An easy to make sotanghon salad or vermicelli salad with drunken shrimps.
Prep Time10 mins
Cook Time5 mins
Total Time15 mins
Course: Noodles recipe
Cuisine: Asian
Keyword: drunken shrimps, sotanghon salad
Servings: 2 servings
Calories: 155kcal
Author: Manny


  • 3/4 cup drunken shrimps peeled, head removed (see recipe below)
  • 100 grams sotanghon vermicelli noodles
  • 1 Tbsp. patis or fish sauce can be adjusted according to your taste
  • 1/4 cup lemon juice
  • 1 tsp. sugar
  • 2 to 3 siling labuyo or bird's eye chilies
  • 5 shallots finely sliced
  • 4 cups water
  • lettuce for garnishing
  • 1 bunch wansuy coriander leaves, cut up
  • red tomatoes for garnishing

Ingredients for drunken shrimp:

  • 1 kilo live suahe small saltwater prawns
  • 1 large piece of ginger
  • 2 stalks lemon grass
  • 2 tsp. salt
  • 1/2 cup rice wine


How to make Drunken Shrimp Sotanghon Salad:

  • To make dressing, combine patis, lemon juice, sugar, siling labuyo and shallots. Set aside.
  • Boil 4 cups of water and pour over the sotanghon. Soak for 10 minutes, then drain the noodles and freshen them with a cold water rinse. Drain the sotanghon well.
  • In large mixing bowl, put shrimp, sotanghon and dressing. Mix well.
  • Allow at least 15 minutes before serving so the flavors can blend.
  • Arrange on serving plates, on a bed of lettuce.
  • Garnish with wansuy leaves and slices of red tomatoes.

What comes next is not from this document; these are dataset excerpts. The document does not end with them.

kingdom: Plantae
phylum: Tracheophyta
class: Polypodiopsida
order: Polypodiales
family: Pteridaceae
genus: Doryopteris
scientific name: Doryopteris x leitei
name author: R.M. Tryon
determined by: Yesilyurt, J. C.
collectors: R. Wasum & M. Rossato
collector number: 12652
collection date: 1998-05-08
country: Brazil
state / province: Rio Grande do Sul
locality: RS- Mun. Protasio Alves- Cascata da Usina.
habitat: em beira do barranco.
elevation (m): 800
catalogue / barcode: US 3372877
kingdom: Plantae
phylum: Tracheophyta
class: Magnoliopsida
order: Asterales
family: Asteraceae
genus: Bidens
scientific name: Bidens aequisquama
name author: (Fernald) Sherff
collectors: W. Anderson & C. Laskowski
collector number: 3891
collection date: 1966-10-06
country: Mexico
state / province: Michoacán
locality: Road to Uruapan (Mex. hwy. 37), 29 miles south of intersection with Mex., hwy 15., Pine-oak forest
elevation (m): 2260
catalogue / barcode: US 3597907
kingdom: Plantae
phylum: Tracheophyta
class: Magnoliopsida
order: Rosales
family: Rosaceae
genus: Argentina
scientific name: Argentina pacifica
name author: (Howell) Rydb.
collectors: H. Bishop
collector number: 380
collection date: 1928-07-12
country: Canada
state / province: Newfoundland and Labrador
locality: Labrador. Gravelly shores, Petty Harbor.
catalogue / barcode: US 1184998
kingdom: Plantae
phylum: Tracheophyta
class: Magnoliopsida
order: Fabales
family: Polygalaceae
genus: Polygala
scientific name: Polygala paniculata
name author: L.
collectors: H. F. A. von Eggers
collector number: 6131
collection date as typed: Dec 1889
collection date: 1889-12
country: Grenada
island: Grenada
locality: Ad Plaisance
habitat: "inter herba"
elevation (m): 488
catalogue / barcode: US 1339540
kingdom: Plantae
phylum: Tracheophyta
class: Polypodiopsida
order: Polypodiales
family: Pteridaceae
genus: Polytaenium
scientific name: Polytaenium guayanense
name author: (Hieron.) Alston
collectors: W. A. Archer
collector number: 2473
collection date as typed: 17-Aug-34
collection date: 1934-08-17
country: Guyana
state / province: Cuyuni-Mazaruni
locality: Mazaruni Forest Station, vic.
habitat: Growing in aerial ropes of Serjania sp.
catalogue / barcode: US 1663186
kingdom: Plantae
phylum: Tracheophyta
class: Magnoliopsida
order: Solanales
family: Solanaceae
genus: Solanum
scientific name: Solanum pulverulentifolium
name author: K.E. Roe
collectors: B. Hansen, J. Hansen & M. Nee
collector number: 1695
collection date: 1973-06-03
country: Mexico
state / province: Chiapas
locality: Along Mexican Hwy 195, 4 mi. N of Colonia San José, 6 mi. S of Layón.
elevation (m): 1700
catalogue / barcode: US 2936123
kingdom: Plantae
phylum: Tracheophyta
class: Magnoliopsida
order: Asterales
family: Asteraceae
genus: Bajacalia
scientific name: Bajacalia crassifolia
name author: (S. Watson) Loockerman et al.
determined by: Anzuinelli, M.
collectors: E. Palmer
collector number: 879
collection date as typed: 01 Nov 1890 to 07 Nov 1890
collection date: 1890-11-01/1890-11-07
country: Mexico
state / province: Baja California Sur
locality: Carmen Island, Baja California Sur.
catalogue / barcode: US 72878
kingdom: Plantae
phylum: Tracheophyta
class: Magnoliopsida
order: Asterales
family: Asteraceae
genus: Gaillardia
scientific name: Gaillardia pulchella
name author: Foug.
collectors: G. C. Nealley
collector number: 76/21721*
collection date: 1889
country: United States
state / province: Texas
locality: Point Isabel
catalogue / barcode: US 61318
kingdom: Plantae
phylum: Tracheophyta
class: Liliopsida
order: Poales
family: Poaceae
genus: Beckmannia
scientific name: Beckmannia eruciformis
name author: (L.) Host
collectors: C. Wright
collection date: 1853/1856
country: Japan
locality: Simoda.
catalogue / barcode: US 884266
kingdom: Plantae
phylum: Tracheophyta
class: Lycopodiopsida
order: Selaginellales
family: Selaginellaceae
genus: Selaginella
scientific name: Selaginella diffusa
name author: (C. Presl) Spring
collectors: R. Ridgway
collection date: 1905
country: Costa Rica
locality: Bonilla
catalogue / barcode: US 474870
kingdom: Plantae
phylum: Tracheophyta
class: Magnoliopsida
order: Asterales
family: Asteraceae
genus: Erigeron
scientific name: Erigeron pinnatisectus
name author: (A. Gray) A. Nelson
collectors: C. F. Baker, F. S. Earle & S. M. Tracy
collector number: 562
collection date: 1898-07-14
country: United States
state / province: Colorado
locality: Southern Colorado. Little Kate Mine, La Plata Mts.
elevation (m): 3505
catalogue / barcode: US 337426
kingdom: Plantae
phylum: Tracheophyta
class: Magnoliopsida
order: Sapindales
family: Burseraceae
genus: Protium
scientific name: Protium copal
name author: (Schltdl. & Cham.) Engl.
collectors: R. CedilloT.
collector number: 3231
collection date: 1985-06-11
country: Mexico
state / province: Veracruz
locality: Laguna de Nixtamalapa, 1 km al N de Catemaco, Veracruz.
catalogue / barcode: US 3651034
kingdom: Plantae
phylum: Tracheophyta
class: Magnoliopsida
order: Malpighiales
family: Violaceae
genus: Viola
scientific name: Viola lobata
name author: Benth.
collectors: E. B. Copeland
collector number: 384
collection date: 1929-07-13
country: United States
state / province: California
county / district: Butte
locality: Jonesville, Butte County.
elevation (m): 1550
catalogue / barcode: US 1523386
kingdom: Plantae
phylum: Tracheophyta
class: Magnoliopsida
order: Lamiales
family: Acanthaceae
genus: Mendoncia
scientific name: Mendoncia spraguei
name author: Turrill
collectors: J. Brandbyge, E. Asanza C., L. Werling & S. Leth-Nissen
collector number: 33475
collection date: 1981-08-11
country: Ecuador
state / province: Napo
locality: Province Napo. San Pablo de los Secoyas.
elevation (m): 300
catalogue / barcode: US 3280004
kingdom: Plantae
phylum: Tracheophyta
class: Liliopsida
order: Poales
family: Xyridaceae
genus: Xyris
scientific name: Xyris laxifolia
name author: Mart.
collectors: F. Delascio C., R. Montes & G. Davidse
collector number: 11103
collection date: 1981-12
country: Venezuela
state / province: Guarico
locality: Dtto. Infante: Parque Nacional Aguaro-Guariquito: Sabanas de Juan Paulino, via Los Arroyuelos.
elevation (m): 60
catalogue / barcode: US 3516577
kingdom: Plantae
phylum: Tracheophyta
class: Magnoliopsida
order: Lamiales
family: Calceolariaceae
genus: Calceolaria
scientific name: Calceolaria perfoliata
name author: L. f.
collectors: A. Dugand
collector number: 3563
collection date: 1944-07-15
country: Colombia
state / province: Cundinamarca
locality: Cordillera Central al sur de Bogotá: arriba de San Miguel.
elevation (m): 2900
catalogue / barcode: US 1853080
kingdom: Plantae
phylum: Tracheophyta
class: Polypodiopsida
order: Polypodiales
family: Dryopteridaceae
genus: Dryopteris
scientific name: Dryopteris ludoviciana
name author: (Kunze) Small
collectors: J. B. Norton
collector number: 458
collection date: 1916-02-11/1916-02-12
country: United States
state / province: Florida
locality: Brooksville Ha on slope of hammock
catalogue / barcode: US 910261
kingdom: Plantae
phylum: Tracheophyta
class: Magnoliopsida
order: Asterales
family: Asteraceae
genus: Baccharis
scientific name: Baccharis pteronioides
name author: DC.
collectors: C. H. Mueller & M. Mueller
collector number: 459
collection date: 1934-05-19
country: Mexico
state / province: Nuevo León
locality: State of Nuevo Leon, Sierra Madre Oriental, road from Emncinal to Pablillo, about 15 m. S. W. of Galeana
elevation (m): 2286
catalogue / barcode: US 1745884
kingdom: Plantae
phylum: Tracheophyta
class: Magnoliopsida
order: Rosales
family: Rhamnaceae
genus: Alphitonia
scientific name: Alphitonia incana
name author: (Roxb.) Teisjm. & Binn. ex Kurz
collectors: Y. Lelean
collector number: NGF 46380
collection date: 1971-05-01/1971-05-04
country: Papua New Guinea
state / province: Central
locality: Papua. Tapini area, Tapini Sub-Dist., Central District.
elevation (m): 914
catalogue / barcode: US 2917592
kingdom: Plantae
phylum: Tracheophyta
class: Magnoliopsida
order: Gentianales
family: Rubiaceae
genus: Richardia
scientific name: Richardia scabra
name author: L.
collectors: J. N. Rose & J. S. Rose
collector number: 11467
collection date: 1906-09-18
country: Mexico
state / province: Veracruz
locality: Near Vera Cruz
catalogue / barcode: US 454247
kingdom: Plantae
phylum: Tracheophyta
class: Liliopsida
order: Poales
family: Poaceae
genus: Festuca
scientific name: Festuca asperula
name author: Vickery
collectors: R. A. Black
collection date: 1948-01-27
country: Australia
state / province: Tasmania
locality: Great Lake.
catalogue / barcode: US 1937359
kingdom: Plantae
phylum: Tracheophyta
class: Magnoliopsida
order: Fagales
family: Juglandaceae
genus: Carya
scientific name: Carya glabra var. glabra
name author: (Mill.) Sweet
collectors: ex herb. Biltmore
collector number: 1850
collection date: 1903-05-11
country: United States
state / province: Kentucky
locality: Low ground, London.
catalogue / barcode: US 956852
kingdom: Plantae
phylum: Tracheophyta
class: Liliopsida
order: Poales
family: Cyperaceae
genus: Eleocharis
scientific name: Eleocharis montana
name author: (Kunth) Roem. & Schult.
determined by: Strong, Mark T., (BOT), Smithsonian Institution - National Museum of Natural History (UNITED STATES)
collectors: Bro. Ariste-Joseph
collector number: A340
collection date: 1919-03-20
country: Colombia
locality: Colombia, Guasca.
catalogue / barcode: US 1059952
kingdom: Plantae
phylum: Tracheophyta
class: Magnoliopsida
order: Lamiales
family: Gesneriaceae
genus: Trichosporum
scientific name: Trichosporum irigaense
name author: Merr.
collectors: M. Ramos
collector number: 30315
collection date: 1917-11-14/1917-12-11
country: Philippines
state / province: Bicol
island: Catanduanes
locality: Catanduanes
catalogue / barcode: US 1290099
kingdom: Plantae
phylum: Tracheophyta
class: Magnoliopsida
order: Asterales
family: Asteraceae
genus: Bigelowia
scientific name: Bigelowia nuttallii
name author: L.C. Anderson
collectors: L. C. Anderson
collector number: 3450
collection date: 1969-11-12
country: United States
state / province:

How to cook drunken shrimps:

  • Trim the whiskers off the shrimps. Crush the ginger and lemon grass.
  • Place shrimps in a pot with a close-fitting lid. Put in the ginger, lemon grass and salt.
  • Pour in the rice wine. If the shrimps are very fresh, they will start jumping out of the pot so cover it quickly.
  • Cover over high heat. Shortly after the liquid starts to boil, the shrimp will change color.
  • Shake the pan or stir cook so each of the shrimps will cook evenly but keep the pot covered most of the time.
  • The moment all the shrimps are bright orange, remove the pot from the fire and transfer the shrimps to a serving plate.